Parameters:: df (pandas.DataFrame) – DataFrame containing ‘Years Experience_int’ and ‘Years Experience.1_int’.
Returns:: A Series containing normalized experience difference scores.
Return type:: pandas.Series

utils.feature_engineering.calculate_professional_similarity_score(df: DataFrame) → Series[source]

Calculate semantic similarity between candidate’s background and job description.

Compares sector and last role against job family and job title using sentence embeddings and cosine similarity.

Parameters:: df (pandas.DataFrame) – DataFrame with ‘Sector’, ‘Last Role’, ‘Job Family Hiring’, and ‘Job Title Hiring’.
Returns:: A Series of professional similarity scores.
Return type:: pandas.Series

utils.feature_engineering.calculate_salary_fit_score(df: DataFrame, is_expected: bool = True) → Series[source]

Calculate the salary fit score between a candidate’s salary and job’s salary range.

Returns 1.0 if candidate’s salary is within range; otherwise, returns a normalized score based on how far it is from the closest bound.

Parameters:

df (pandas.DataFrame) – DataFrame with salary information, including candidate and job salary columns.
is_expected (bool, optional) – If True, uses ‘Expected Ral’; if False, uses ‘Current Ral’. Default is True.

Returns:

A Series of salary fit scores.

Return type:

pandas.Series

utils.feature_engineering.calculate_study_area_score(df: DataFrame) → Series[source]

Calculate semantic similarity between candidate and required study areas.

Uses sentence embeddings and cosine similarity to quantify alignment between study fields.

Parameters:: df (pandas.DataFrame) – DataFrame with ‘Study area’ and ‘Study Area.1’ columns.
Returns:: A Series of cosine similarity scores.
Return type:: pandas.Series

utils.feature_engineering.calculate_study_title_score(df: DataFrame) → Series[source]

Calculate the normalized difference between candidate and required study levels.
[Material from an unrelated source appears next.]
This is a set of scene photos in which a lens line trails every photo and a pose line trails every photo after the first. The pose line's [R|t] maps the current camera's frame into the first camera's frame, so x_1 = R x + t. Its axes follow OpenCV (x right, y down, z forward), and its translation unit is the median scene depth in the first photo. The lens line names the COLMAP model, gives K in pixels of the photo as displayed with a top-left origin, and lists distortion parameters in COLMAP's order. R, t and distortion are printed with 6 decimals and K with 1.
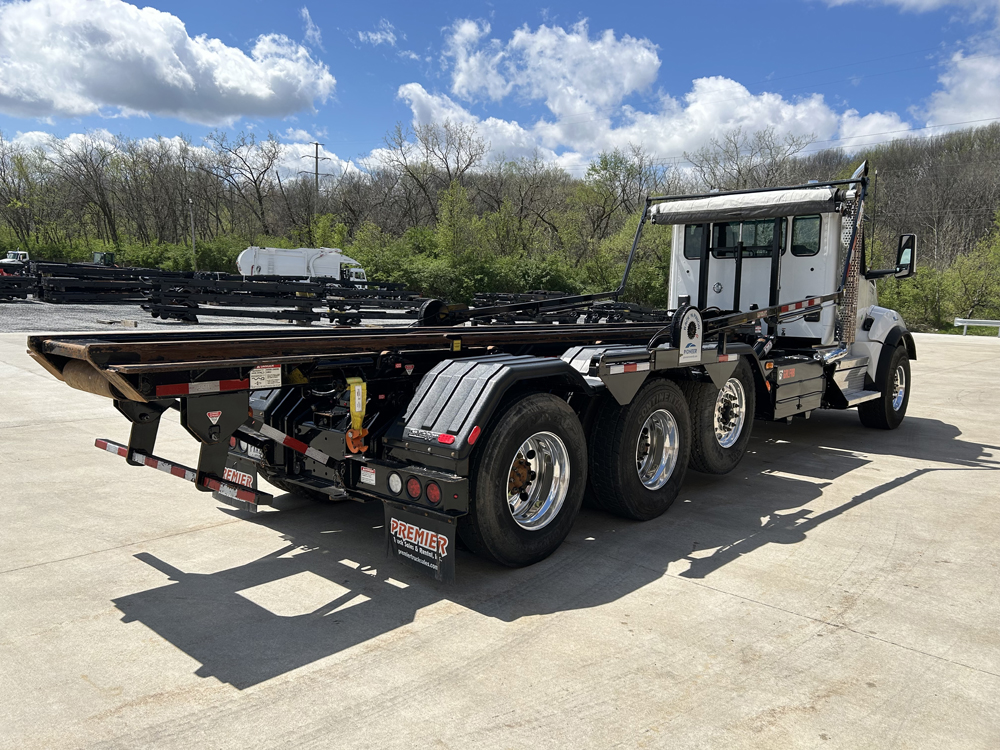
lens RADIAL K [[774.3, 0, 500.0], [0, 774.3, 375.0], [0, 0, 1]] dist [0.103949, -0.128591]
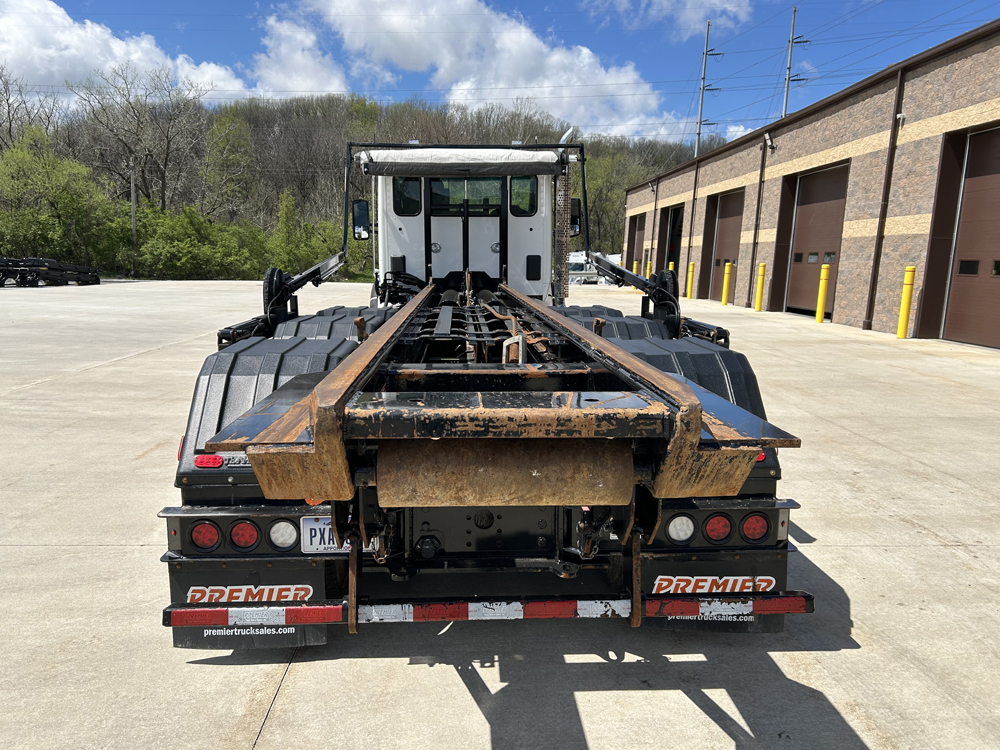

This function maps education levels to a numerical ranking and computes the normalized difference between a candidate’s level and the job’s requirement.

Parameters:: df (pandas.DataFrame) – DataFrame containing ‘Study Title’ and ‘Study Level’ columns.
Returns:: A Series of normalized score differences between candidate and job study levels.
Return type:: pandas.Series

utils.feature_engineering.create_candidate_text(row: Series) → str[source]

Create a text description summarizing a candidate’s profile.

Combines fields such as education, sector, last role, experience, and skills into a single formatted string.

Parameters:: row (pandas.Series) – A row from the candidate DataFrame.
Returns:: A text summary of the candidate.
Return type:: str

utils.feature_engineering.create_job_text(row: Series) → str[source]

Create a text description summarizing a job posting.

Combines job title, department, job description, and requirements into a single formatted string for use in NLP models.

Parameters:: row (pandas.Series) – A row from the job DataFrame.
Returns:: A text summary of the job posting.
Return type:: str

utils.feature_engineering.prepare_nlp_text_columns(df: DataFrame) → DataFrame[source]

Create candidate_text and job_text columns for NLP similarity calculations.

This function adds text summaries for both candidate and job profiles to the DataFrame.

Parameters:: df (pandas.DataFrame) – The input DataFrame with candidate and job information.
Returns:: DataFrame with added ‘candidate_text’ and ‘job_text’ columns.
Return type:: pandas.DataFrame